Ketamine produces a rapid antidepressant response in over 50% of adults with treatment-resistant depression. A long infusion of ketamine may provide durable remission of depressive symptoms, but the safety, efficacy, and neurobiological correlates are unknown. In this open-label, proof-of-principle study, adults with treatment-resistant depression (N = 23) underwent a 96-h infusion of intravenous ketamine (0.15 mg/kg/h titrated toward 0.6 mg/kg/h). Clonidine was co-administered to reduce psychotomimetic effects. We measured clinical response for 8 weeks post-infusion. Resting-state functional magnetic resonance imaging was used to assess functional connectivity in patients pre- and 2 weeks post-infusion and in matched non-depressed controls (N = 27). We hypothesized that responders to therapy would demonstrate response-dependent connectivity changes while all subjects would show treatment-dependent connectivity changes. Most participants completed infusion (21/23; mean final dose 0.54 mg/kg/h, SD 0.13). The infusion was well tolerated with minimal cognitive and psychotomimetic side effects. Depressive symptoms were markedly reduced (MADRS 29 ± 4 at baseline to 9 ± 8 one day post-infusion), which was sustained at 2 weeks (13 ± 8) and 8 weeks (15 ± 8). Imaging demonstrated a response-dependent decrease in hyperconnectivity of the subgenual anterior cingulate cortex to the default mode network, and a treatment-dependent decrease in hyperconnectivity within the limbic system (hippocampus, amygdala, medial thalamus, nucleus accumbens). In exploratory analyses, connectivity was increased between the limbic system and frontal areas, and smaller right hippocampus volume at baseline predicted larger MADRS change. A single prolonged infusion of ketamine provides a tolerated, rapid, and sustained response in treatment-resistant depression and normalizes depression-related hyperconnectivity in the limbic system and frontal lobe.

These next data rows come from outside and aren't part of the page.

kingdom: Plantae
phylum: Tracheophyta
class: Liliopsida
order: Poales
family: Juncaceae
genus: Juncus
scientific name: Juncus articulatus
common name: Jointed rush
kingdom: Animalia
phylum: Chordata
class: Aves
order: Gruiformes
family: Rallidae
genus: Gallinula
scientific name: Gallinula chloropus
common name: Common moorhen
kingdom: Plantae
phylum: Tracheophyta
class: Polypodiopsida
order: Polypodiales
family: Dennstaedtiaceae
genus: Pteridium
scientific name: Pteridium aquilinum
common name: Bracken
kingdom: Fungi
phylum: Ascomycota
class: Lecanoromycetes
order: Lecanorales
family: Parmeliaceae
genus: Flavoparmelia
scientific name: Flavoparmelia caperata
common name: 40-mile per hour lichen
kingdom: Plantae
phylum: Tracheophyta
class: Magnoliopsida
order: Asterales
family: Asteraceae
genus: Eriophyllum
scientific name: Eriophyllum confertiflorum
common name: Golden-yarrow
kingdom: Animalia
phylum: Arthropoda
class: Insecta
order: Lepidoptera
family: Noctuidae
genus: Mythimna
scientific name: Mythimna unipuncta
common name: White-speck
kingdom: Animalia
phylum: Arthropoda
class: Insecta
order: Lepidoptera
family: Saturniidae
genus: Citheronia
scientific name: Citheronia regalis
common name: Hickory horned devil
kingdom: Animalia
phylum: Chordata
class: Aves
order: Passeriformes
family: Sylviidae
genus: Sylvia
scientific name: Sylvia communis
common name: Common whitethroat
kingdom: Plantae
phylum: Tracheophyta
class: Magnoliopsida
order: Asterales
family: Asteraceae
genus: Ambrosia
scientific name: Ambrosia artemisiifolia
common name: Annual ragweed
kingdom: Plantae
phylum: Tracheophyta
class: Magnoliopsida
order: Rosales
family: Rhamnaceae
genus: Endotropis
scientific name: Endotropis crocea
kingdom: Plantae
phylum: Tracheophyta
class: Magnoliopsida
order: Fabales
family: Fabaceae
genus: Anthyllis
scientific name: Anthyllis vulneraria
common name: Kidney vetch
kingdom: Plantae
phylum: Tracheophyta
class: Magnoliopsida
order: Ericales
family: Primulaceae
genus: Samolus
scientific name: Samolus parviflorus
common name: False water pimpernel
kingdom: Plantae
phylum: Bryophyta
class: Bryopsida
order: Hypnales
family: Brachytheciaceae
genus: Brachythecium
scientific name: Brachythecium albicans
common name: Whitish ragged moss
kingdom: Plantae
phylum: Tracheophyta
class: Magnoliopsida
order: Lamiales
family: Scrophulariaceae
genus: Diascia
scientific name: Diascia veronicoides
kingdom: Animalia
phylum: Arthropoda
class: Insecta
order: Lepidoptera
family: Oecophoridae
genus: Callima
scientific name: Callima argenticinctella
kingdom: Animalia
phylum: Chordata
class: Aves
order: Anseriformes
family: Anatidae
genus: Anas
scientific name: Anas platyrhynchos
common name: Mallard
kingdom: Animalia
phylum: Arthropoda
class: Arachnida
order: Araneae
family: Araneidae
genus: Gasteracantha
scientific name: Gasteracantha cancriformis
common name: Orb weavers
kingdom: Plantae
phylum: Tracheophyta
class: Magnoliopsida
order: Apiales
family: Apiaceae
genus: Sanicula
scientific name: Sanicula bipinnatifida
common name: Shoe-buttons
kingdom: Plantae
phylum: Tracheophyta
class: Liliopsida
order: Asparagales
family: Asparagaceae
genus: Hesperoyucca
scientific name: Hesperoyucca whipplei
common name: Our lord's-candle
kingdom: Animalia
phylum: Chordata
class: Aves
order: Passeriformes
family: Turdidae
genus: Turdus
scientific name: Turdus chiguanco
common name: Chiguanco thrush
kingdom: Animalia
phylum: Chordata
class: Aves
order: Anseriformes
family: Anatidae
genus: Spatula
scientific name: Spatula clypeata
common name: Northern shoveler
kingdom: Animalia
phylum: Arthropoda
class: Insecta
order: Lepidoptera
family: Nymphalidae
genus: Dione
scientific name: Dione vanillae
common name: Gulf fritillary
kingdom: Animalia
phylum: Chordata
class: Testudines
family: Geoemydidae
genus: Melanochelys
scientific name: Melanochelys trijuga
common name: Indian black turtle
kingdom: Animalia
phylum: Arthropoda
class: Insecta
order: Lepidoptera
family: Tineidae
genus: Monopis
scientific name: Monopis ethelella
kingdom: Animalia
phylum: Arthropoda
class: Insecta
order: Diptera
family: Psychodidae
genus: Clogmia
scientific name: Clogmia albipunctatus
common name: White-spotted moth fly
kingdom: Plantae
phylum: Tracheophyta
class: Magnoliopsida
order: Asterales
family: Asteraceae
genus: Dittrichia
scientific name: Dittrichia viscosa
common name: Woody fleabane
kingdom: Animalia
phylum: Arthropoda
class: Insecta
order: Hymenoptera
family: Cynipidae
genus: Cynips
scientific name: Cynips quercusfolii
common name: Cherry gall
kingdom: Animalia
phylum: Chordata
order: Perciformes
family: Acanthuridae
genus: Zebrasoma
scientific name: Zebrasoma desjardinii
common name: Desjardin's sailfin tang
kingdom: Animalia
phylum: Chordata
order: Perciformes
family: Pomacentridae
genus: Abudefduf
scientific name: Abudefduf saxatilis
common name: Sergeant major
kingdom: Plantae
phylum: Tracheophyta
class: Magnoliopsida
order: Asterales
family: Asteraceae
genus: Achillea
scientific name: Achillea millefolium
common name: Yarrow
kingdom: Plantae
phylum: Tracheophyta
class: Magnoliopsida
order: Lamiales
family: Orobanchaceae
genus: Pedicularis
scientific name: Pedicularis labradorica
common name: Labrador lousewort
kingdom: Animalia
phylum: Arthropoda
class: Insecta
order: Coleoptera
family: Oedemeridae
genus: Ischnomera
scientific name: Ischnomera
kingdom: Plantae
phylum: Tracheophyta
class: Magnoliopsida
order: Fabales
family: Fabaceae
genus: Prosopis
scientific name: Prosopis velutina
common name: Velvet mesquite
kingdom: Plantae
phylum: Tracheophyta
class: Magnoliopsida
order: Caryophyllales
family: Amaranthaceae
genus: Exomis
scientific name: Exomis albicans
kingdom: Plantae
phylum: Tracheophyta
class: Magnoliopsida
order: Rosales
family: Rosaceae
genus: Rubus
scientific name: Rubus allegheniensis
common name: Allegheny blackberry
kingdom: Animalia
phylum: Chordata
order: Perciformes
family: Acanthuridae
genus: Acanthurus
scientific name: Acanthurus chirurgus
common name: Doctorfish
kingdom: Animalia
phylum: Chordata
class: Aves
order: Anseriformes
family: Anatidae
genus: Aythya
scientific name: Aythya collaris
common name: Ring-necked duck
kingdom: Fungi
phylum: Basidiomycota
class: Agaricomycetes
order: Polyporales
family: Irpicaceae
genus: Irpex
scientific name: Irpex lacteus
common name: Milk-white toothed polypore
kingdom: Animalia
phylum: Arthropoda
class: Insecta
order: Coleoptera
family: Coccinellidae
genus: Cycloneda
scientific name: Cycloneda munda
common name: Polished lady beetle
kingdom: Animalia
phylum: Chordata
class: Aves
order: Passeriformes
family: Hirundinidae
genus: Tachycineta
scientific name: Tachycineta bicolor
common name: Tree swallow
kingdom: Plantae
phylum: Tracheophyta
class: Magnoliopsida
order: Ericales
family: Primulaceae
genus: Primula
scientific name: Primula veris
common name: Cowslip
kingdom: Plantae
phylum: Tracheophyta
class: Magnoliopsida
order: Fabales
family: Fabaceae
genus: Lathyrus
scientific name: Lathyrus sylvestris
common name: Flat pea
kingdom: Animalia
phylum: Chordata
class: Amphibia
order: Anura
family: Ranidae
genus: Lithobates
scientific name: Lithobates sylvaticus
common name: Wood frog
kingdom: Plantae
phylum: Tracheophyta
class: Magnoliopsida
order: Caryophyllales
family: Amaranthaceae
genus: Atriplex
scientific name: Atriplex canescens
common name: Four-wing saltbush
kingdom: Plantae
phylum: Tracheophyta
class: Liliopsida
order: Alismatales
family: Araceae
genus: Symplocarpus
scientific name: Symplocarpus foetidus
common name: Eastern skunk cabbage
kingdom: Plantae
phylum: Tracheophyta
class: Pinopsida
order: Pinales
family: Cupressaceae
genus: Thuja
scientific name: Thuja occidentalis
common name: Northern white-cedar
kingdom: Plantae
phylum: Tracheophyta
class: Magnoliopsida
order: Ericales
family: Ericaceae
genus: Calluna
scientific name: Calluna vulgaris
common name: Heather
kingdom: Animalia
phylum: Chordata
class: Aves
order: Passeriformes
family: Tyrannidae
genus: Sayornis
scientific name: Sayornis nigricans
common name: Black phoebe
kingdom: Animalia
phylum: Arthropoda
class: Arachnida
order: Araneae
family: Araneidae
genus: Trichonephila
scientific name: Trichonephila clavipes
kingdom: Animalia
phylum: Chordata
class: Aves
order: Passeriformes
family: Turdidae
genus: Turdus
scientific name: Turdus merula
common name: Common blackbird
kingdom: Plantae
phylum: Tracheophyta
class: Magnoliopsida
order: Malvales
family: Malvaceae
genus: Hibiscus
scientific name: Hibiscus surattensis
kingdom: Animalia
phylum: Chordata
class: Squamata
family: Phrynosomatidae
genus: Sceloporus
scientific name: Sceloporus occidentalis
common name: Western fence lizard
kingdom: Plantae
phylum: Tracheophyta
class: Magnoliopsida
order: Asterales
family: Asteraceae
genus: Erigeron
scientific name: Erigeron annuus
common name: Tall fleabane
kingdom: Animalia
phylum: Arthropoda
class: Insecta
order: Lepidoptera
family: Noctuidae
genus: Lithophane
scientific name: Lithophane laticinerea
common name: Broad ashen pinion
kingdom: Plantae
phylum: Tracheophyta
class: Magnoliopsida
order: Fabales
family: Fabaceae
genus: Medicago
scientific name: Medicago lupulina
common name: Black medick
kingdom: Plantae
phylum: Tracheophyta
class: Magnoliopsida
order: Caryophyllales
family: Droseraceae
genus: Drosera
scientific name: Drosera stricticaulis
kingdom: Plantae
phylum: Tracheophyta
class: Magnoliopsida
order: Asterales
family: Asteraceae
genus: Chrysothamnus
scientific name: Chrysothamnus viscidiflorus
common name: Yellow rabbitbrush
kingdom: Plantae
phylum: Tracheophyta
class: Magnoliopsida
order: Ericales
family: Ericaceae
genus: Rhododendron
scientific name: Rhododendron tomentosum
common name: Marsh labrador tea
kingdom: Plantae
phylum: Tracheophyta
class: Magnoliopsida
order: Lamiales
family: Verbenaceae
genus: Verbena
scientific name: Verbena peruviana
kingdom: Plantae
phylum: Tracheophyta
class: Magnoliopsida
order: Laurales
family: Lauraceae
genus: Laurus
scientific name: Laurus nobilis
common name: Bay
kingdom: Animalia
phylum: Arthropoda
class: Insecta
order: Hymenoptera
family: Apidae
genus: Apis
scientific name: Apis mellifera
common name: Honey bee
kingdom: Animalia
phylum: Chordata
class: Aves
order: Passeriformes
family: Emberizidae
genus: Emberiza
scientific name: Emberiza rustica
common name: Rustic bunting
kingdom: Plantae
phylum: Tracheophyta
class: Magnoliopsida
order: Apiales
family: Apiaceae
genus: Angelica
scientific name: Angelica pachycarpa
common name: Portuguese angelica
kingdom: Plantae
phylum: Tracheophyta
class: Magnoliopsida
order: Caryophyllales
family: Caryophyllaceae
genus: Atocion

ClinicalTrials.gov: Treatment Resistant Depression (Pilot), NCT01179009.



中文翻译:

长期输注氯胺酮可调节边缘连接并诱导难治性抑郁症的持续缓解

氯胺酮在超过 50% 的难治性抑郁症成人中产生快速的抗抑郁反应。长期输注氯胺酮可持久缓解抑郁症状,但其安全性、有效性和神经生物学相关性尚不清楚。在这项开放标签、原理验证研究中,患有难治性抑郁症的成年人 ( N = 23) 接受了 96 小时静脉注射氯胺酮(0.15 mg/kg/h 滴定至 0.6 mg/kg/h)。共同给予可乐定以减少拟精神病作用。我们测量了输注后 8 周的临床反应。静息态功能磁共振成像用于评估输注前和输注后 2 周患者以及匹配的非抑郁对照中的功能连接性(N= 27). 我们假设对治疗有反应的人会表现出依赖于反应的连通性变化,而所有受试者都会表现出依赖于治疗的连通性变化。大多数参与者完成了输注(21/23;平均最终剂量 0.54 mg/kg/h,SD 0.13)。输液耐受性良好,认知和拟精神病副作用最小。抑郁症状显着减少(基线时的 MADRS 29 ± 4 至输注后一天的 9 ± 8),持续时间为 2 周(13 ± 8)和 8 周(15 ± 8)。成像显示膝下前扣带回皮层与默认模式网络的超连接性随反应而降低,边缘系统(海马、杏仁核、内侧丘脑、伏隔核)内的超连接性随治疗而降低。在探索性分析中,边缘系统和额叶区域之间的连通性增加,基线时右侧海马体积较小预示着 MADRS 变化较大。单次长时间输注氯胺酮可对难治性抑郁症产生耐受、快速和持续的反应,并使边缘系统和额叶中与抑郁症相关的超连接正常化。

ClinicalTrials.gov 治疗抵抗性抑郁症(试点),NCT01179009。